Robert Zemeckis’s A Christmas Carol opens today to a chorus of negative reviews and a rotten rating on Rotten Tomatoes. A particularly harsh assessment comes from Joe Morgenstern in The Wall Street Journal:
To put it bluntly, if Scroogely, Disney’s 3-D animated version of “A Christmas Carol” is a calamity. The pace is predominantly glacial–that alone would be enough to cook the goose of this premature holiday turkey–and the tone is joyless, despite an extended passage of bizarre laughter, several dazzling flights of digital fancy, a succession of striking images and Jim Carrey’s voicing of Scrooge plus half a dozen other roles. “Why so coldhearted?” Scrooge’s nephew, Fred, asks the old skinflint. The same question could be asked of Robert Zemeckis, who adapted and directed the film, and of the company that financed it. Why was simple pleasure frozen out of the production? Why does the beloved story feel embalmed by technology? And why are its characters as insubstantial as the snowflakes that seem to be falling on the audience?

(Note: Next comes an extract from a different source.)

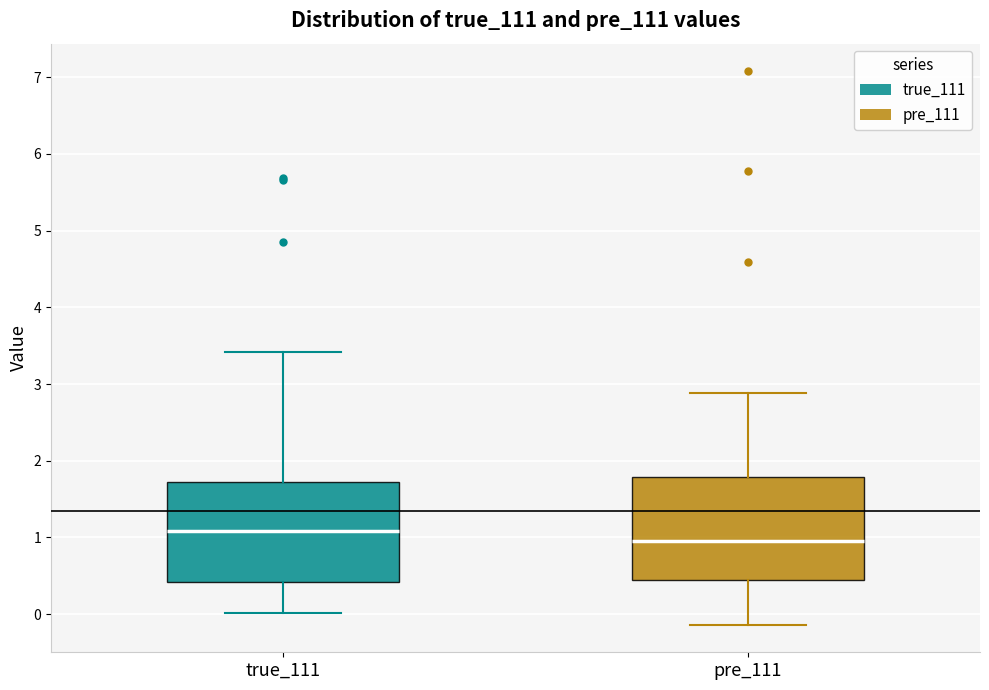

Reading left to right, read every box against the y-axis: the position of its median line, the range the box covers, and the ends of its whiskers. The values are not printed on the chart, so give them approximately, as read against the axis.

true_111: median 1.1, box 0.4 to 1.7, whiskers 0.0 to 3.4
pre_111: median 1.0, box 0.4 to 1.8, whiskers -0.1 to 2.9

And that’s just the first paragraph of his review. I watched this short clip from the film, and it is sufficiently inept enough to prevent me from wanting to see any more. What did it for me is the scene at about 1:15 in which a ghost floats rapidly towards Scrooge and knocks him backwards. Scrooge then does a backroll and pops up off the floor in a way that is so comically devoid of the laws of physics and inappropriate to the physical movement of a realistic human that all dramatic impact is instantly drained from the scene. This film may technically qualify as animation, but good animation it isn’t.